What is needed
Would you retype every entry that follows without altering a word?

Collected data entries
'''
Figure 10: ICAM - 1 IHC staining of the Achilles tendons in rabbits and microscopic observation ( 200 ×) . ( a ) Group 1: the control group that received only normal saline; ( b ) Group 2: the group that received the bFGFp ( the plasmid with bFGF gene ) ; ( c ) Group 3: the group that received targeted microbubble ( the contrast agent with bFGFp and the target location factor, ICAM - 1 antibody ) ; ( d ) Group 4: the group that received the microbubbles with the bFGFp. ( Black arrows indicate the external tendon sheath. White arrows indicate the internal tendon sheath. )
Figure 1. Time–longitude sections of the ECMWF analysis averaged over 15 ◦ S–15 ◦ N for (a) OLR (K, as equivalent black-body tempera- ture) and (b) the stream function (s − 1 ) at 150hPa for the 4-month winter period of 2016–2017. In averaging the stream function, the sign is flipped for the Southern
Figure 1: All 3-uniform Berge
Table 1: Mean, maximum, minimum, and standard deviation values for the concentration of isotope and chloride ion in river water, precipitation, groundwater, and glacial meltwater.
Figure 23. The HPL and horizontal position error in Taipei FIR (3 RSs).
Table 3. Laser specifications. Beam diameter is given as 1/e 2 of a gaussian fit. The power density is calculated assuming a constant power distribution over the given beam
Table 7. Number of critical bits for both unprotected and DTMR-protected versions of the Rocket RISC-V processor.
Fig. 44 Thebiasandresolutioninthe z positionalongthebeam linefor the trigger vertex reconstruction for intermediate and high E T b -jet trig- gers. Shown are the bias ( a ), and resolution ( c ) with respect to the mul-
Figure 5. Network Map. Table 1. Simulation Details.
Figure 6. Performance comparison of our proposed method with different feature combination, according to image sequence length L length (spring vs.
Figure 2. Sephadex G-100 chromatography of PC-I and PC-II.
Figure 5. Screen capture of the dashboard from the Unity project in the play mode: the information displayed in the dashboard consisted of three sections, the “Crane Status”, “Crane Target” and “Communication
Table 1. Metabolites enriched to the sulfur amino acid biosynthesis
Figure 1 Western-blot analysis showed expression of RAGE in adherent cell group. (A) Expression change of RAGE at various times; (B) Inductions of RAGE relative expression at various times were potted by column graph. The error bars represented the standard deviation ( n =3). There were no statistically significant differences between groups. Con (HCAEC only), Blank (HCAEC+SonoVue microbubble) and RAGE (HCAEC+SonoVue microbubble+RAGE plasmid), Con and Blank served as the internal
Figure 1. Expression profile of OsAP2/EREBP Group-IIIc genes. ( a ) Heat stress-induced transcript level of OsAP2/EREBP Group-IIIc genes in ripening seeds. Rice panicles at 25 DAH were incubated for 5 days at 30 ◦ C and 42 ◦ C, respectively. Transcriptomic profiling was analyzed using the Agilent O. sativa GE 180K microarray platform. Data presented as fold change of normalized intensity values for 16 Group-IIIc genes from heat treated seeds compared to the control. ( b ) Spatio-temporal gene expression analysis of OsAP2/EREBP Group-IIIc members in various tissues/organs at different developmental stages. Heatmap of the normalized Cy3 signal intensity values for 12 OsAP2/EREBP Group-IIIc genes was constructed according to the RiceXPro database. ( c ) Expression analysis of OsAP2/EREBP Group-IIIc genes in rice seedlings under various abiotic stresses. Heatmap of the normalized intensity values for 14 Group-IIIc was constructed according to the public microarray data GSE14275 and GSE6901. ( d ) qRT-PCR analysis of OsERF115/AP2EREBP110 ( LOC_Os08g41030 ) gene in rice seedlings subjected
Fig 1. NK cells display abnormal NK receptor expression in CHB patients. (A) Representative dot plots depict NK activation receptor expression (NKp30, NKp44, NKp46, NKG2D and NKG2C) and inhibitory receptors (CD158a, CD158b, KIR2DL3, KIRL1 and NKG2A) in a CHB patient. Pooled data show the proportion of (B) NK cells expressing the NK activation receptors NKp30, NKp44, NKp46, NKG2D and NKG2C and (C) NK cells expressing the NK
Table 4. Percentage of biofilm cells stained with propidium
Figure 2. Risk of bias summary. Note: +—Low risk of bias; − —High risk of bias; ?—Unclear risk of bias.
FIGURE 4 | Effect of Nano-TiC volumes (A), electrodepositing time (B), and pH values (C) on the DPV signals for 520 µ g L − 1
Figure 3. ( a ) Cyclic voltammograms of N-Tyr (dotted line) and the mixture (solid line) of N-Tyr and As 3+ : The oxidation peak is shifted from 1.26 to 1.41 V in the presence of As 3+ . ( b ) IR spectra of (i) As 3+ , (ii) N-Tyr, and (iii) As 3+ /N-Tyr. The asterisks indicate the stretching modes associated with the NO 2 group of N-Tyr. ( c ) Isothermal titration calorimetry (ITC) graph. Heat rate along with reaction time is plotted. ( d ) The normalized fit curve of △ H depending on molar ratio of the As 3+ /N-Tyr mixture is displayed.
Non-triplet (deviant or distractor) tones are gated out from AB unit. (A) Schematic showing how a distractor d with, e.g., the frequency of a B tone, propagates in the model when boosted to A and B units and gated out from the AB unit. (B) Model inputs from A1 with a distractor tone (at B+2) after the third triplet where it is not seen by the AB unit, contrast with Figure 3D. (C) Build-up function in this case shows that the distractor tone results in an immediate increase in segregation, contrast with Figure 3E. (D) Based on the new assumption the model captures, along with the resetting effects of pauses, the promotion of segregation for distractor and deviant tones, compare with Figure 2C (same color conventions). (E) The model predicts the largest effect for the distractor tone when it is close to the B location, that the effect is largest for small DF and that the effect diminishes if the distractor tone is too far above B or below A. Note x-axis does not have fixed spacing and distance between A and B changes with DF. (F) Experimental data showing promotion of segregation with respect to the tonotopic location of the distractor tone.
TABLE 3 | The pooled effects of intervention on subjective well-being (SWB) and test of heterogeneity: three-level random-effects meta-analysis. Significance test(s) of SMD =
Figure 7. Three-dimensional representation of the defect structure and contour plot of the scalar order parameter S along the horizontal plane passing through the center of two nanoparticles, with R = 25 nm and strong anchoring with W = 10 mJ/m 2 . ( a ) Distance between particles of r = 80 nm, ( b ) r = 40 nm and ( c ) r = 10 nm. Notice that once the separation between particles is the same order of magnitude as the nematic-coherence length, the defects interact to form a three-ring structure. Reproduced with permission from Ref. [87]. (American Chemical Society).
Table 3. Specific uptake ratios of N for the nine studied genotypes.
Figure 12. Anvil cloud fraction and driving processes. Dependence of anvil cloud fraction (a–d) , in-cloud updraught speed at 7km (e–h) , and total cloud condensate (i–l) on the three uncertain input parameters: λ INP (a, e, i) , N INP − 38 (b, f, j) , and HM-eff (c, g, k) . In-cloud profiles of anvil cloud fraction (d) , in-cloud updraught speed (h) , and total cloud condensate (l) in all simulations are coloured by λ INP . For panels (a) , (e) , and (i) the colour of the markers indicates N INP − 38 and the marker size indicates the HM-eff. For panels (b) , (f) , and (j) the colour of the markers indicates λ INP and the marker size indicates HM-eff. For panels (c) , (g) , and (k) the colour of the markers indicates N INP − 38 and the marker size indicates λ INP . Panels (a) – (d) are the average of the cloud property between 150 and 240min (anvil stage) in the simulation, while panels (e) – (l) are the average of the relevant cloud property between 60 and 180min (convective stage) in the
'''
Result of this task
Figure 10: ICAM - 1 IHC staining of the Achilles tendons in rabbits and microscopic observation ( 200 ×) . ( a ) Group 1: the control group that received only normal saline; ( b ) Group 2: the group that received the bFGFp ( the plasmid with bFGF gene ) ; ( c ) Group 3: the group that received targeted microbubble ( the contrast agent with bFGFp and the target location factor, ICAM - 1 antibody ) ; ( d ) Group 4: the group that received the microbubbles with the bFGFp. ( Black arrows indicate the external tendon sheath. White arrows indicate the internal tendon sheath. )
Figure 1. Time–longitude sections of the ECMWF analysis averaged over 15 ◦ S–15 ◦ N for (a) OLR (K, as equivalent black-body tempera- ture) and (b) the stream function (s − 1 ) at 150hPa for the 4-month winter period of 2016–2017. In averaging the stream function, the sign is flipped for the Southern
Figure 1: All 3-uniform Berge
Table 1: Mean, maximum, minimum, and standard deviation values for the concentration of isotope and chloride ion in river water, precipitation, groundwater, and glacial meltwater.
Figure 23. The HPL and horizontal position error in Taipei FIR (3 RSs).
Table 3. Laser specifications. Beam diameter is given as 1/e 2 of a gaussian fit. The power density is calculated assuming a constant power distribution over the given beam
Table 7. Number of critical bits for both unprotected and DTMR-protected versions of the Rocket RISC-V processor.
Fig. 44 Thebiasandresolutioninthe z positionalongthebeam linefor the trigger vertex reconstruction for intermediate and high E T b -jet trig- gers. Shown are the bias ( a ), and resolution ( c ) with respect to the mul-
Figure 5. Network Map. Table 1. Simulation Details.
Figure 6. Performance comparison of our proposed method with different feature combination, according to image sequence length L length (spring vs.
Figure 2. Sephadex G-100 chromatography of PC-I and PC-II.
Figure 5. Screen capture of the dashboard from the Unity project in the play mode: the information displayed in the dashboard consisted of three sections, the “Crane Status”, “Crane Target” and “Communication
Table 1. Metabolites enriched to the sulfur amino acid biosynthesis
Figure 1 Western-blot analysis showed expression of RAGE in adherent cell group. (A) Expression change of RAGE at various times; (B) Inductions of RAGE relative expression at various times were potted by column graph. The error bars represented the standard deviation ( n =3). There were no statistically significant differences between groups. Con (HCAEC only), Blank (HCAEC+SonoVue microbubble) and RAGE (HCAEC+SonoVue microbubble+RAGE plasmid), Con and Blank served as the internal
Figure 1. Expression profile of OsAP2/EREBP Group-IIIc genes. ( a ) Heat stress-induced transcript level of OsAP2/EREBP Group-IIIc genes in ripening seeds. Rice panicles at 25 DAH were incubated for 5 days at 30 ◦ C and 42 ◦ C, respectively. Transcriptomic profiling was analyzed using the Agilent O. sativa GE 180K microarray platform. Data presented as fold change of normalized intensity values for 16 Group-IIIc genes from heat treated seeds compared to the control. ( b ) Spatio-temporal gene expression analysis of OsAP2/EREBP Group-IIIc members in various tissues/organs at different developmental stages. Heatmap of the normalized Cy3 signal intensity values for 12 OsAP2/EREBP Group-IIIc genes was constructed according to the RiceXPro database. ( c ) Expression analysis of OsAP2/EREBP Group-IIIc genes in rice seedlings under various abiotic stresses. Heatmap of the normalized intensity values for 14 Group-IIIc was constructed according to the public microarray data GSE14275 and GSE6901. ( d ) qRT-PCR analysis of OsERF115/AP2EREBP110 ( LOC_Os08g41030 ) gene in rice seedlings subjected
Fig 1. NK cells display abnormal NK receptor expression in CHB patients. (A) Representative dot plots depict NK activation receptor expression (NKp30, NKp44, NKp46, NKG2D and NKG2C) and inhibitory receptors (CD158a, CD158b, KIR2DL3, KIRL1 and NKG2A) in a CHB patient. Pooled data show the proportion of (B) NK cells expressing the NK activation receptors NKp30, NKp44, NKp46, NKG2D and NKG2C and (C) NK cells expressing the NK
Table 4. Percentage of biofilm cells stained with propidium
Figure 2. Risk of bias summary. Note: +—Low risk of bias; − —High risk of bias; ?—Unclear risk of bias.
FIGURE 4 | Effect of Nano-TiC volumes (A), electrodepositing time (B), and pH values (C) on the DPV signals for 520 µ g L − 1
Figure 3. ( a ) Cyclic voltammograms of N-Tyr (dotted line) and the mixture (solid line) of N-Tyr and As 3+ : The oxidation peak is shifted from 1.26 to 1.41 V in the presence of As 3+ . ( b ) IR spectra of (i) As 3+ , (ii) N-Tyr, and (iii) As 3+ /N-Tyr. The asterisks indicate the stretching modes associated with the NO 2 group of N-Tyr. ( c ) Isothermal titration calorimetry (ITC) graph. Heat rate along with reaction time is plotted. ( d ) The normalized fit curve of △ H depending on molar ratio of the As 3+ /N-Tyr mixture is displayed.
Non-triplet (deviant or distractor) tones are gated out from AB unit. (A) Schematic showing how a distractor d with, e.g., the frequency of a B tone, propagates in the model when boosted to A and B units and gated out from the AB unit. (B) Model inputs from A1 with a distractor tone (at B+2) after the third triplet where it is not seen by the AB unit, contrast with Figure 3D. (C) Build-up function in this case shows that the distractor tone results in an immediate increase in segregation, contrast with Figure 3E. (D) Based on the new assumption the model captures, along with the resetting effects of pauses, the promotion of segregation for distractor and deviant tones, compare with Figure 2C (same color conventions). (E) The model predicts the largest effect for the distractor tone when it is close to the B location, that the effect is largest for small DF and that the effect diminishes if the distractor tone is too far above B or below A. Note x-axis does not have fixed spacing and distance between A and B changes with DF. (F) Experimental data showing promotion of segregation with respect to the tonotopic location of the distractor tone.
TABLE 3 | The pooled effects of intervention on subjective well-being (SWB) and test of heterogeneity: three-level random-effects meta-analysis. Significance test(s) of SMD =
Figure 7. Three-dimensional representation of the defect structure and contour plot of the scalar order parameter S along the horizontal plane passing through the center of two nanoparticles, with R = 25 nm and strong anchoring with W = 10 mJ/m 2 . ( a ) Distance between particles of r = 80 nm, ( b ) r = 40 nm and ( c ) r = 10 nm. Notice that once the separation between particles is the same order of magnitude as the nematic-coherence length, the defects interact to form a three-ring structure. Reproduced with permission from Ref. [87]. (American Chemical Society).
Table 3. Specific uptake ratios of N for the nine studied genotypes.
Figure 12. Anvil cloud fraction and driving processes. Dependence of anvil cloud fraction (a–d) , in-cloud updraught speed at 7km (e–h) , and total cloud condensate (i–l) on the three uncertain input parameters: λ INP (a, e, i) , N INP − 38 (b, f, j) , and HM-eff (c, g, k) . In-cloud profiles of anvil cloud fraction (d) , in-cloud updraught speed (h) , and total cloud condensate (l) in all simulations are coloured by λ INP . For panels (a) , (e) , and (i) the colour of the markers indicates N INP − 38 and the marker size indicates the HM-eff. For panels (b) , (f) , and (j) the colour of the markers indicates λ INP and the marker size indicates HM-eff. For panels (c) , (g) , and (k) the colour of the markers indicates N INP − 38 and the marker size indicates λ INP . Panels (a) – (d) are the average of the cloud property between 150 and 240min (anvil stage) in the simulation, while panels (e) – (l) are the average of the relevant cloud property between 60 and 180min (convective stage) in the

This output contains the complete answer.